FAST ESP to Solr Migration Case Study
Reed Business Information (RBI), a leading provider of business information, data and marketing solutions, produces industry critical data services and lead generation tools, as well as online community and job websites. RBI reached out to Search Technologies for help with a migration project, to take them from FAST ESP, to a Solr-based infrastructure running on Amazon Web Services (AWS) EC2 instances.
RBI has been using FAST to power search on a wide range of websites since 2005. FAST ESP has proved to be a highly reliable platform for this purpose. In addition to very low down-time, it has provided large query capacities, and has been used as a platform to develop or deploy a range of sophisticated, multi-lingual capabilities for entity extraction and categorization, powering both search, and the contextual serving of widgetized links across hundreds of websites.
The future for the FAST technology, owned by Microsoft since 2008, is SharePoint-centric, and as an agile publisher of both business and consumer titles to niche audiences, RBI decided that Solr was their preferred alternative to replace FAST ESP. RBI contracted with Search Technologies to deliver consulting and implementation services, and to manage the FAST ESP to Solr transition project.
The overall project objective was simply to emulate the FAST-based service, without loss of functionality or performance.
The websites served by this application use a range of languages, including Chinese (simple and traditional), English, Dutch, Spanish, French, Italian and German.
The content sets to be indexed include the participating websites, to enable sophisticated site search functionality, plus numerous other content sources, to provide supplementary information and news, usually focused around specific industry verticals. The new system also powers RBI’s business search portal, Zibb.com.
SAME FUNCTIONALITY, MUCH LOWER COSTS
The key challenge set by RBI, was to find a way to maintain existing functionality, providing a highly functional and reliable service to publishers within RBI, and at the same time to substantially lower the overall cost-of-ownership of the search infrastructure.
Some key aspects of the existing infrastructure used FAST-specific methods. In addition, FAST was running on a substantial, Microsoft-hosted facility involving more than 90 servers.
A key aspect of the requirements was that publications using the search service should not be required to change anything in their configuration. This necessitated emulating a number of FAST ESP methods, including:
- Transforming FAST FQL search requests into Solr’s query syntax
- Returning results in standard FAST ESP format (by manipulating Solr’s XML-based results)

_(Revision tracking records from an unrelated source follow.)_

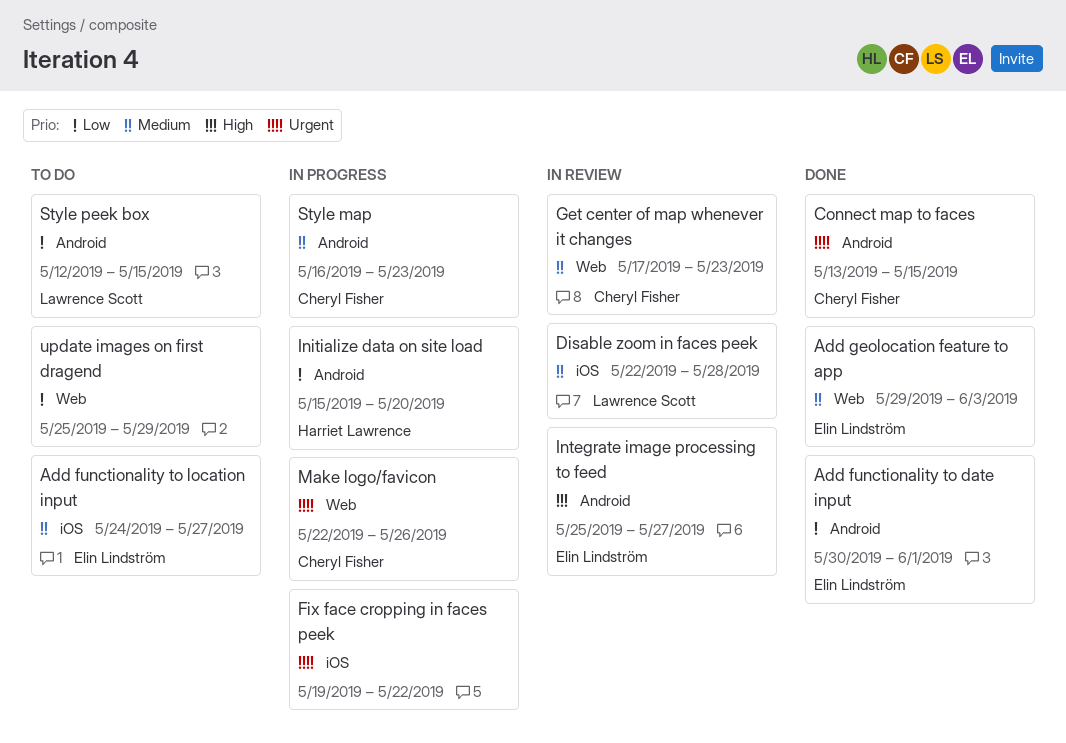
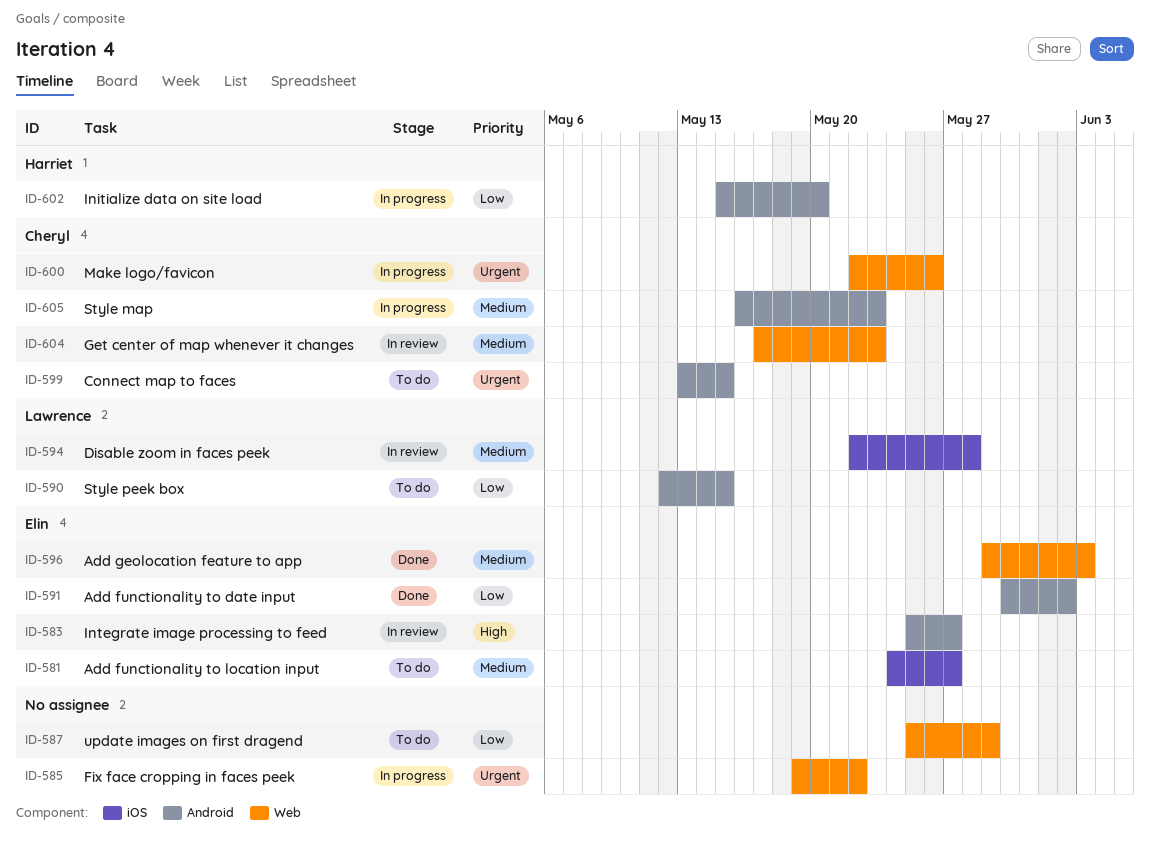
Add functionality to date input, due: Jun 1 -> Jun 2
Connect map to faces, status: Done -> To do
Fix face cropping in faces peek, label: iOS -> Web

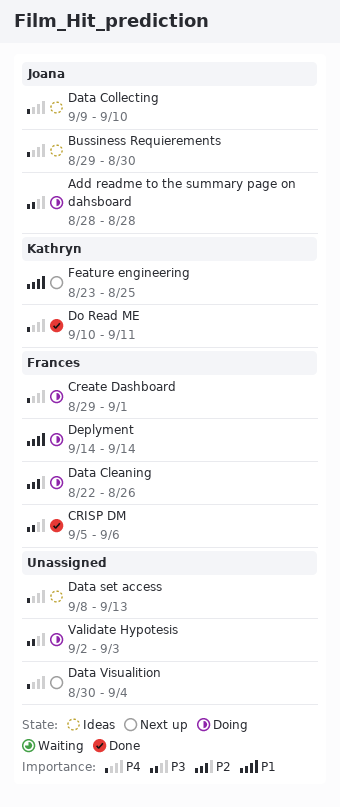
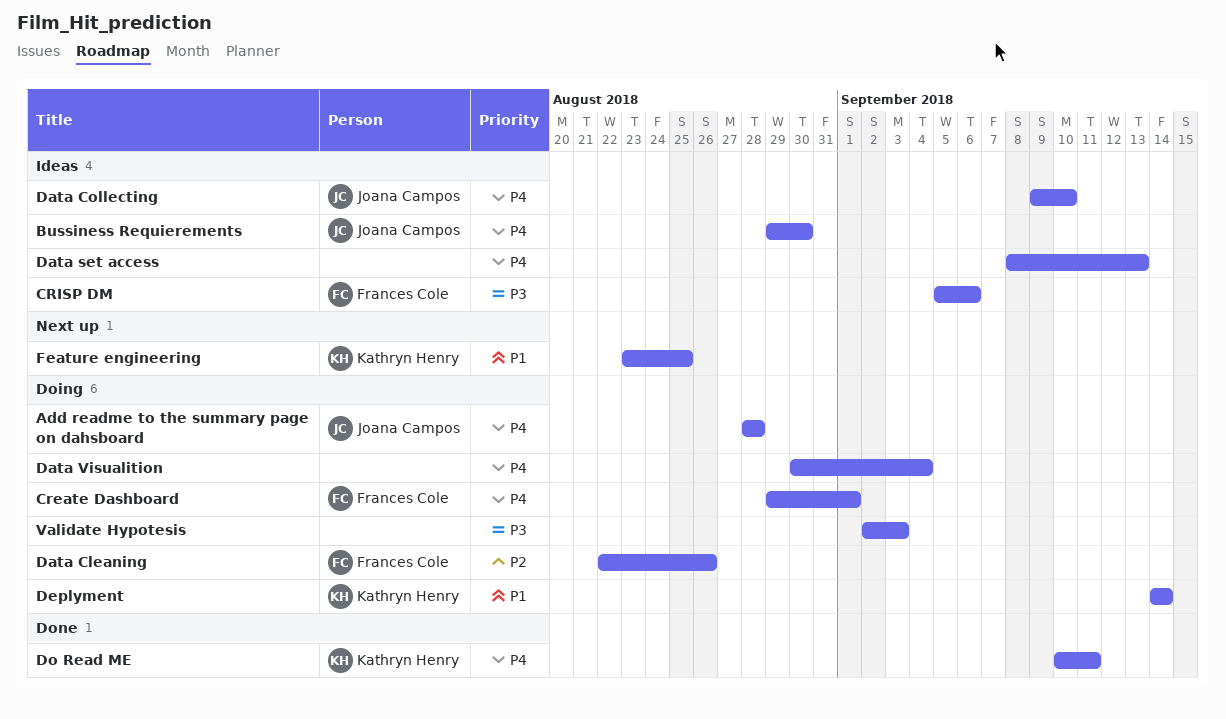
Add readme to the summary page on dahsboard, priority: P3 -> P4
CRISP DM, status: Done -> Ideas
Data Visualition, status: Next up -> Doing
Deplyment, owner: Frances Cole -> Kathryn Henry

- Making use of existing content processing capabilities, such as entity extraction, and categorization
Over a period of a few months, with regular daily calls between the RBI and Search Technologies’ teams, the project was detailed and progressed. Key decisions included:
- The use of Amazon AWS to host the new search service
- The development of a query parser to translate FAST FQL into Solr search syntax, and to translate Solr search results into a FAST ESP format, so that the receiving Content Management Systems would not notice any changes and would function as normal
- The use of software-based load balancing to send queries to servers with spare capacity
Solr’s native language processing capabilities coped adequately with the multi-language demands of this project.
Graeme McCracken, CIO at Reed Business International, commented, “We progressively transitioned our sites and services from FAST to Solr over a two-week period, and nobody noticed. At the same time, we reduced our on-going cost-of-ownership by more than half.”
Numerous Reed Business properties are now served by this Solr-based service. Design specifications called for an average search-time of less than 200 milliseconds. The live system is consistently delivering an average of 70 milliseconds.
The new Solr search system has more than 30 million documents under index, and it meets sustained capacity demands of more than 300 queries-per-second, without compromising search speed.